Cinco, los únicos que seguimos yendo a clase. El resto reprobó por ausencia. Los que quedamos estábamos más que decididos a llevarla hasta el final, cada quien tenía sus razones para no “dejarla morir”. Junto otra común.
El Malandrez.
La plática pareció echar raíz en nosotros cinco. En lo personal, culpa y vergüenza fueron mis impulsos. Culpa por mostrarme apático, vergüenza por no dar el ancho demandado por el profesor. Pasamos muchas noches en desvelo, algunas encerrados en algún cubículo de la biblioteca. Queríamos aprobarle.
Los frutos de nuestra vuelta de timón jamás llegaron. El Malándrez se jubiló faltando más de un mes para el último parcial. Dejándonos una lista de lectura recomendada, buenos deseos y su correo personal en una hoja enteipada a la puerta cerrada del salón.

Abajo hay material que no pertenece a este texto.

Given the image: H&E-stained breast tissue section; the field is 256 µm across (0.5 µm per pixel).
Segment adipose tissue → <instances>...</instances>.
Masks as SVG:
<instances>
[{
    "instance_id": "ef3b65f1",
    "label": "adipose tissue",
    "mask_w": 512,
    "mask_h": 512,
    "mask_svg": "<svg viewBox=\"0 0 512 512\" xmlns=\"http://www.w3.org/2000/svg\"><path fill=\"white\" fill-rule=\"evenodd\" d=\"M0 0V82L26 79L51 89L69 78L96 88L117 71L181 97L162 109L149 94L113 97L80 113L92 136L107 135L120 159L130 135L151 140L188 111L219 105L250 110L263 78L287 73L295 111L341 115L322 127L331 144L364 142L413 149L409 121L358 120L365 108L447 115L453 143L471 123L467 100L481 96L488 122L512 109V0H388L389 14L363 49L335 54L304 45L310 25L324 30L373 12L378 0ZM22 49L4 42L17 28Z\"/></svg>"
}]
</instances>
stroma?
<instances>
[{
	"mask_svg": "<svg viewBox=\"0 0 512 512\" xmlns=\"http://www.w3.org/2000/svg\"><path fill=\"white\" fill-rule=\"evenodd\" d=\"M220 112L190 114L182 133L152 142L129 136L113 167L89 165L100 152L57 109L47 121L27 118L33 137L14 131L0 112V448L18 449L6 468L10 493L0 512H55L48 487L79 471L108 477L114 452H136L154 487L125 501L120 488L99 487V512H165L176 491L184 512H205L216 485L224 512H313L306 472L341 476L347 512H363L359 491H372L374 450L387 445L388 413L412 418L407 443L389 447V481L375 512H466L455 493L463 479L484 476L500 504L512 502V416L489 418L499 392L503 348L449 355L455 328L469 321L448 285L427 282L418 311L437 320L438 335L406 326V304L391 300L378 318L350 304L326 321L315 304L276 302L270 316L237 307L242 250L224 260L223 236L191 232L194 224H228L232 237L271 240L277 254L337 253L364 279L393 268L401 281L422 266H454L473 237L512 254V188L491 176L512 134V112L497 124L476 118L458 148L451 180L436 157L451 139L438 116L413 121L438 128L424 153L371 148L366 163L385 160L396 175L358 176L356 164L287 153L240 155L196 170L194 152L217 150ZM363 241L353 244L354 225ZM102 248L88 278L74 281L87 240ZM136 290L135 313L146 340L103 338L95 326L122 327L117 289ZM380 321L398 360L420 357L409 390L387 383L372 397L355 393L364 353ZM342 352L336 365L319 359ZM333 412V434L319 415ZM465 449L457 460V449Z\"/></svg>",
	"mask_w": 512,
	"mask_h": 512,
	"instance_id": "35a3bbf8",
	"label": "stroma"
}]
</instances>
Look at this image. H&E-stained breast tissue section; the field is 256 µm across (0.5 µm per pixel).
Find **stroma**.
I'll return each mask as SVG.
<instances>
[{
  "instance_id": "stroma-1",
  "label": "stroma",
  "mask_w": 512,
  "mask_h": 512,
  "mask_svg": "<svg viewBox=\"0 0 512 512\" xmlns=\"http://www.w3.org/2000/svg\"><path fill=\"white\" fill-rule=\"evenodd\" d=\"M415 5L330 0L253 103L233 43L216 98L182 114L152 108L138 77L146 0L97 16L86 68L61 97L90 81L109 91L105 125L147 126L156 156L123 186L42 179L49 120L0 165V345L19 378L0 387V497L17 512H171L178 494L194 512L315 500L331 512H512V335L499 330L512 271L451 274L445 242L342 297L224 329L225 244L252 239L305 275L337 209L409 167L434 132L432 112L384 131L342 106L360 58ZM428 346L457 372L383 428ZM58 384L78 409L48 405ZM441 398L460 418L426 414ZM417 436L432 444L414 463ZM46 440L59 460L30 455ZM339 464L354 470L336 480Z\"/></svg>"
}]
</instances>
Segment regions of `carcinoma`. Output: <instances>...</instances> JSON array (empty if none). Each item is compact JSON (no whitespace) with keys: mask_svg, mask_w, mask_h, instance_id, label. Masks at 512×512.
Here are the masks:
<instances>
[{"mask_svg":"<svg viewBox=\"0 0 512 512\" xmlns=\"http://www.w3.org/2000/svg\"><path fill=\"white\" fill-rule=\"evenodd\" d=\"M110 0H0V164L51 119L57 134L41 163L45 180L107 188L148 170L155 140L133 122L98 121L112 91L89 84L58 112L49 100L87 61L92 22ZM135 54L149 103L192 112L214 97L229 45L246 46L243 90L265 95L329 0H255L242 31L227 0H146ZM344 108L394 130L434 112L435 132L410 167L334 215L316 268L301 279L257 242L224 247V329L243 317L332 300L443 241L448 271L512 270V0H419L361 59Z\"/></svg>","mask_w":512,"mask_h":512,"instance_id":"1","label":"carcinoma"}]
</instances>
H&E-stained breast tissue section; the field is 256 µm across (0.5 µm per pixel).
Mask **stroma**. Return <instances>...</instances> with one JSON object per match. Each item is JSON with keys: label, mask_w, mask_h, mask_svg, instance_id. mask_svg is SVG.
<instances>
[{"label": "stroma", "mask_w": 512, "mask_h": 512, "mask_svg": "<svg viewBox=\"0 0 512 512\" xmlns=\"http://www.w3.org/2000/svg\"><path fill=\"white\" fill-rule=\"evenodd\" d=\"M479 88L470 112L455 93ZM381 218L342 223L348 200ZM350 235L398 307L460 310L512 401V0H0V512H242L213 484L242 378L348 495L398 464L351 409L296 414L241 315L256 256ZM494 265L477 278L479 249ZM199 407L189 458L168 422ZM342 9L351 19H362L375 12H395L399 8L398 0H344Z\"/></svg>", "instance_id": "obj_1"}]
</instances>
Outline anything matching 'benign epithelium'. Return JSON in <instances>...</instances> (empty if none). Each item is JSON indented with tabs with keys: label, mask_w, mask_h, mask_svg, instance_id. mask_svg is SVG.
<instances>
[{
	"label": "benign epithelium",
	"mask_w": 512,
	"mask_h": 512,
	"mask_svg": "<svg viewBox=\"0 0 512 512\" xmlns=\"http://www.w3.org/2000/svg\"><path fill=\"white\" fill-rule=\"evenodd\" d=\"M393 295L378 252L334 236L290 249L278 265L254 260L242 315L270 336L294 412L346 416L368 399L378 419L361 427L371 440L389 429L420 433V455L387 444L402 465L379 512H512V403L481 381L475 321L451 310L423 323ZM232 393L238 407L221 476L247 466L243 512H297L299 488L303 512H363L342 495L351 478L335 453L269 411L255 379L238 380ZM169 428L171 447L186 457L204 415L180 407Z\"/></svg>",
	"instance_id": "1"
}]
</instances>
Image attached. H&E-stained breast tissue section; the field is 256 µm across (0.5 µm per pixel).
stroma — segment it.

Nunca dimos con la razón, no de boca del maestro. Entre yo y otros dos creamos teorías.
Ocupaba un salón por cuatro días, dos horas al día. Su otra clase era tan exitosa como la nuestra, así que lo “jubilaron” a favor de un maestro más caritativo al momento de calificar.
A lo mejor se cansó de nosotros. Pero no por nosotros.
Quizá le perdió la pista al futuro. Nos vio muy apáticos, muy cansados, muy desesperanzados.
Quizá ya estaba viejo para seguir con dos trabajos.
Sea cual haya sido la razón.
El Malándrez se jubiló a medio semestre. Y todos pasamos.